### Data records

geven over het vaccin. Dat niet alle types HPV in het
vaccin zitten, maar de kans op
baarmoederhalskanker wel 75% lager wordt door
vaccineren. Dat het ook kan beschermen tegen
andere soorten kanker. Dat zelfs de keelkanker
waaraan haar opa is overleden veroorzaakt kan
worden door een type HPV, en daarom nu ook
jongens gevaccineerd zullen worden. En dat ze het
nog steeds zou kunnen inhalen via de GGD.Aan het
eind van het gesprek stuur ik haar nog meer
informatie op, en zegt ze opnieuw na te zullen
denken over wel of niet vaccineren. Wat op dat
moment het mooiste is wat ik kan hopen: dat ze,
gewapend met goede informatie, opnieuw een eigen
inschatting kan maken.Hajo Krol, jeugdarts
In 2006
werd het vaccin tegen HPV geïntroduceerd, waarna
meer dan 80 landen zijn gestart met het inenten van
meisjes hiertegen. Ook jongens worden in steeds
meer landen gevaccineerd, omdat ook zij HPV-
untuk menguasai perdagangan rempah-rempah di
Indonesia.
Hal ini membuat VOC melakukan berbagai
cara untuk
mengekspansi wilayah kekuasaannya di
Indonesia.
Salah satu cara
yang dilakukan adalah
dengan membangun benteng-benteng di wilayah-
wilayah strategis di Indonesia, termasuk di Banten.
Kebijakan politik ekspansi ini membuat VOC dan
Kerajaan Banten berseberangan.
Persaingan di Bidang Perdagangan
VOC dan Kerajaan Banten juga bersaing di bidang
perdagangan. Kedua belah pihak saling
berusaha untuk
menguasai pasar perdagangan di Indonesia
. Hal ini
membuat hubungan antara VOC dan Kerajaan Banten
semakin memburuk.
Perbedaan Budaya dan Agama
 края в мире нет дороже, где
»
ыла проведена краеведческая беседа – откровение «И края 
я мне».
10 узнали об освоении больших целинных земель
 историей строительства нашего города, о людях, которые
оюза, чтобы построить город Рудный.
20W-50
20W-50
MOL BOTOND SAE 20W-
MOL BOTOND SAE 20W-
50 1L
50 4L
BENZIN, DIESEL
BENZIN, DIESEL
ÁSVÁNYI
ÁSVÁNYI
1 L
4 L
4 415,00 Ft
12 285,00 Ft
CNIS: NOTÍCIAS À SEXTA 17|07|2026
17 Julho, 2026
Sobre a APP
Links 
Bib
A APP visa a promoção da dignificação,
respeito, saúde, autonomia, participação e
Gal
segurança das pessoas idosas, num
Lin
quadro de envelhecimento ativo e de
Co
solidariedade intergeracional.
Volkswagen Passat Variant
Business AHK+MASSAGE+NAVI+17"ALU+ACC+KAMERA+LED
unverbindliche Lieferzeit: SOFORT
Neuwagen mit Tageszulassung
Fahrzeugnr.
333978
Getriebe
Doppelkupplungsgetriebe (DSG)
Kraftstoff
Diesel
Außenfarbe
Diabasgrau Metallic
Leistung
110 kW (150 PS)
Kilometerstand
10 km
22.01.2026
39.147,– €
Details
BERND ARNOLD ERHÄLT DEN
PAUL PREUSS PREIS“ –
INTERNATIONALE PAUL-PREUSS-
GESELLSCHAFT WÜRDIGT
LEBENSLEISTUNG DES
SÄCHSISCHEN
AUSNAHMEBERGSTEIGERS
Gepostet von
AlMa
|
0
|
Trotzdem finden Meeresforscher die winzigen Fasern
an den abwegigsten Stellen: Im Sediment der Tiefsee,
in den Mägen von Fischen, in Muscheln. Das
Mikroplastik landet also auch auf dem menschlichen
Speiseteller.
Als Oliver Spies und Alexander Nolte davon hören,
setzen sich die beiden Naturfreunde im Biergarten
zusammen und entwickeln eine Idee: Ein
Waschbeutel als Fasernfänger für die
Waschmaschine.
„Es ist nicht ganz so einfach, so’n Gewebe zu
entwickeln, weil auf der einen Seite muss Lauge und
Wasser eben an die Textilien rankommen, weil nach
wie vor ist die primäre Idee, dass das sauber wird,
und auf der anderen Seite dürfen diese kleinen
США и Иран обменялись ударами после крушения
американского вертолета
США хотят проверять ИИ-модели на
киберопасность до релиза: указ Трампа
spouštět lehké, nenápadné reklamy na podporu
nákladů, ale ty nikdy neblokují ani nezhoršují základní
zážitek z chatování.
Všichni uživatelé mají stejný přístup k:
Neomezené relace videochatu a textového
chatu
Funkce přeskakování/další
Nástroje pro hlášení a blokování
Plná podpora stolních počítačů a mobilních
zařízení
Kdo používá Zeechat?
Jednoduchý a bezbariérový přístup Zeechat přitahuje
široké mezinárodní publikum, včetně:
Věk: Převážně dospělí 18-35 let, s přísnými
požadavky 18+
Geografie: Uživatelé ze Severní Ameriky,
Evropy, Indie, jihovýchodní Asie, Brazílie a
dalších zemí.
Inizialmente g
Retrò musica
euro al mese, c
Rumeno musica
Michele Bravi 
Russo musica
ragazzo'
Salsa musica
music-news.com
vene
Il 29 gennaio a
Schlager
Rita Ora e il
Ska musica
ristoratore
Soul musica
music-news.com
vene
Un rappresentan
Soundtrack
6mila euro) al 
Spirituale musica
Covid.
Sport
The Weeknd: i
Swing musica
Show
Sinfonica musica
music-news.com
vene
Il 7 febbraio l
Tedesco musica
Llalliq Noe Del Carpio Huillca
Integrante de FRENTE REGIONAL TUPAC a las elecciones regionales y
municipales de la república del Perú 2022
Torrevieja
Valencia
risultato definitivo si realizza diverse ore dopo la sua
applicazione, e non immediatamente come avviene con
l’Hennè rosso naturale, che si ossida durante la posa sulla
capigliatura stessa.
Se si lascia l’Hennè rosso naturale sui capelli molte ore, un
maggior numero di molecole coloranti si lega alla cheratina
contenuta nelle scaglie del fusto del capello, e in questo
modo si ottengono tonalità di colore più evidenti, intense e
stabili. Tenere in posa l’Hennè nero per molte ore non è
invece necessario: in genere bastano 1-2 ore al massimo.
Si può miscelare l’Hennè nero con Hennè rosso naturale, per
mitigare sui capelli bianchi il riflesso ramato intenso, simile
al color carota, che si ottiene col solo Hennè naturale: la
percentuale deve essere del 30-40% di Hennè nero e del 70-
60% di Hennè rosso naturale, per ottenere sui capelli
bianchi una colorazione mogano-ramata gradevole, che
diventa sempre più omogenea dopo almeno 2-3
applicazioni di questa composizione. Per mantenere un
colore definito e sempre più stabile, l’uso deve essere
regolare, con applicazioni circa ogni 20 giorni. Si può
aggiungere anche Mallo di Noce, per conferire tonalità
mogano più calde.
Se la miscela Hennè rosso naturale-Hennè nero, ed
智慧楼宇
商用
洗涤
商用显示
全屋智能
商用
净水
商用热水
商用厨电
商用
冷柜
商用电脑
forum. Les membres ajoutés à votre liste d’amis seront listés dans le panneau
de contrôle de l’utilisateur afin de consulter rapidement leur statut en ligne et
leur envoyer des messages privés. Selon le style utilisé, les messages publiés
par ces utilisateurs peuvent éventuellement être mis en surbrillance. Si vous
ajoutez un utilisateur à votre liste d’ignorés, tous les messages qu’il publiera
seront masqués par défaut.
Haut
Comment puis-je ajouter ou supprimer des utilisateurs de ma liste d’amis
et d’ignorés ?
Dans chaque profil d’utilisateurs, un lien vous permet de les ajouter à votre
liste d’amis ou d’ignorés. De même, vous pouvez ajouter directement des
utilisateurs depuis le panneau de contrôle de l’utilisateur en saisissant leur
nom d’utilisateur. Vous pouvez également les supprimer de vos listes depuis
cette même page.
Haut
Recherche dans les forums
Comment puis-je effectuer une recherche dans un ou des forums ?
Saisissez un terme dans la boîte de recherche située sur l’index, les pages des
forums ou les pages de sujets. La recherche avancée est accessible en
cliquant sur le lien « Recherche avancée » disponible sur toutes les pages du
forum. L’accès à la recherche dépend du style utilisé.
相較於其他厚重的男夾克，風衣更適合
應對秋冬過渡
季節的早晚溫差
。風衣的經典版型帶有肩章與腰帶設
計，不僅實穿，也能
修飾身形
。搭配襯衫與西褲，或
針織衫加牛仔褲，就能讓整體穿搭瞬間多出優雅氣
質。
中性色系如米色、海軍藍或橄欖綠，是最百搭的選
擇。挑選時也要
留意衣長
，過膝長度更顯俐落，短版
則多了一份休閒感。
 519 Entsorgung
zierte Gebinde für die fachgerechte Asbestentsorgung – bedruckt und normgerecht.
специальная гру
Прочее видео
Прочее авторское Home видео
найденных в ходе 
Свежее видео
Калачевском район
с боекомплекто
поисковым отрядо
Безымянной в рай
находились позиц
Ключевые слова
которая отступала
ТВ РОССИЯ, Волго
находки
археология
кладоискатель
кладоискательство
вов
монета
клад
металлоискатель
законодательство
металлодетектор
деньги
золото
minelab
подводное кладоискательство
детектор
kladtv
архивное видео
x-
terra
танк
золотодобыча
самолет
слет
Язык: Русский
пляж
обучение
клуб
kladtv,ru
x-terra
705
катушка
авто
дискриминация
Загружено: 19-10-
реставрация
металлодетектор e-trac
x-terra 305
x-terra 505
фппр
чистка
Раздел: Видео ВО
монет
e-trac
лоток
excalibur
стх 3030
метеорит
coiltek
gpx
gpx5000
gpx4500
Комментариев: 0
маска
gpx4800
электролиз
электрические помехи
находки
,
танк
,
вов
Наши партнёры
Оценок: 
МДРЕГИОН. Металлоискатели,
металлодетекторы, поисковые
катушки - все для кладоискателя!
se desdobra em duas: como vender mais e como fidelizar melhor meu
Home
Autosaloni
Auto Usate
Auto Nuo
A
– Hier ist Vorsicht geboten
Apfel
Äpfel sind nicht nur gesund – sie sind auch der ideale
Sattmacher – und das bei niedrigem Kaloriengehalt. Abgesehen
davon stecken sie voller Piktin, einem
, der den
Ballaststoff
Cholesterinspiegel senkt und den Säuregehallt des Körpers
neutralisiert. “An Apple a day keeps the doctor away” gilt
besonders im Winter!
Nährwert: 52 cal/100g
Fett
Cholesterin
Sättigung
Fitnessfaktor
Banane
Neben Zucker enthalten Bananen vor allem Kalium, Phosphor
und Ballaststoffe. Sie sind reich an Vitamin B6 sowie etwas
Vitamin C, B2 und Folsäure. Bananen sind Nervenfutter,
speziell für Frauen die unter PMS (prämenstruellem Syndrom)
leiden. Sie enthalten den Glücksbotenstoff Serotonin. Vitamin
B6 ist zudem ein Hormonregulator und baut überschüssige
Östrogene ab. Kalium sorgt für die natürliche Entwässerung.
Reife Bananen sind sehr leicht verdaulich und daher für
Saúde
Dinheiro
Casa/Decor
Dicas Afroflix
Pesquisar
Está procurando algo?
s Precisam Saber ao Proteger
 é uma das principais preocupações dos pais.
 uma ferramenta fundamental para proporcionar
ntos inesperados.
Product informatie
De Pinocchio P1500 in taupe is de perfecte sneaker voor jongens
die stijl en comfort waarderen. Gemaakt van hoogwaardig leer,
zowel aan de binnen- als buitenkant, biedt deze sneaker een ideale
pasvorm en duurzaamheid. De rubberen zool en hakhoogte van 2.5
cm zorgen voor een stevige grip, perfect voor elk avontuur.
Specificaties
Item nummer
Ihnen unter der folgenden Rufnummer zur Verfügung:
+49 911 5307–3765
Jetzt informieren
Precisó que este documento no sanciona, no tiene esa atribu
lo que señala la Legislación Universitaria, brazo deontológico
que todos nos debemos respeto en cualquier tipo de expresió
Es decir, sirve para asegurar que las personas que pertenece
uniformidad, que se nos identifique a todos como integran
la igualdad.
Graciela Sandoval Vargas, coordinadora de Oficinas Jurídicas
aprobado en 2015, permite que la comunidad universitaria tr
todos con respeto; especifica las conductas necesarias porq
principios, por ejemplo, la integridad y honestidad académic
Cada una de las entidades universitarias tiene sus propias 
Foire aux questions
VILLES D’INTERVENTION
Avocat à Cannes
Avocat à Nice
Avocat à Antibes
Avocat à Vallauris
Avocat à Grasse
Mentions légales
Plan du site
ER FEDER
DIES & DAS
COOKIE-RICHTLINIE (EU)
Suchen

######

Copy the records above exactly, please, but only from the first line through the line containing "inschatting kan maken.Hajo Krol, jeugdarts".

**Result for this task**
geven over het vaccin. Dat niet alle types HPV in het
vaccin zitten, maar de kans op
baarmoederhalskanker wel 75% lager wordt door
vaccineren. Dat het ook kan beschermen tegen
andere soorten kanker. Dat zelfs de keelkanker
waaraan haar opa is overleden veroorzaakt kan
worden door een type HPV, en daarom nu ook
jongens gevaccineerd zullen worden. En dat ze het
nog steeds zou kunnen inhalen via de GGD.Aan het
eind van het gesprek stuur ik haar nog meer
informatie op, en zegt ze opnieuw na te zullen
denken over wel of niet vaccineren. Wat op dat
moment het mooiste is wat ik kan hopen: dat ze,
gewapend met goede informatie, opnieuw een eigen
inschatting kan maken.Hajo Krol, jeugdarts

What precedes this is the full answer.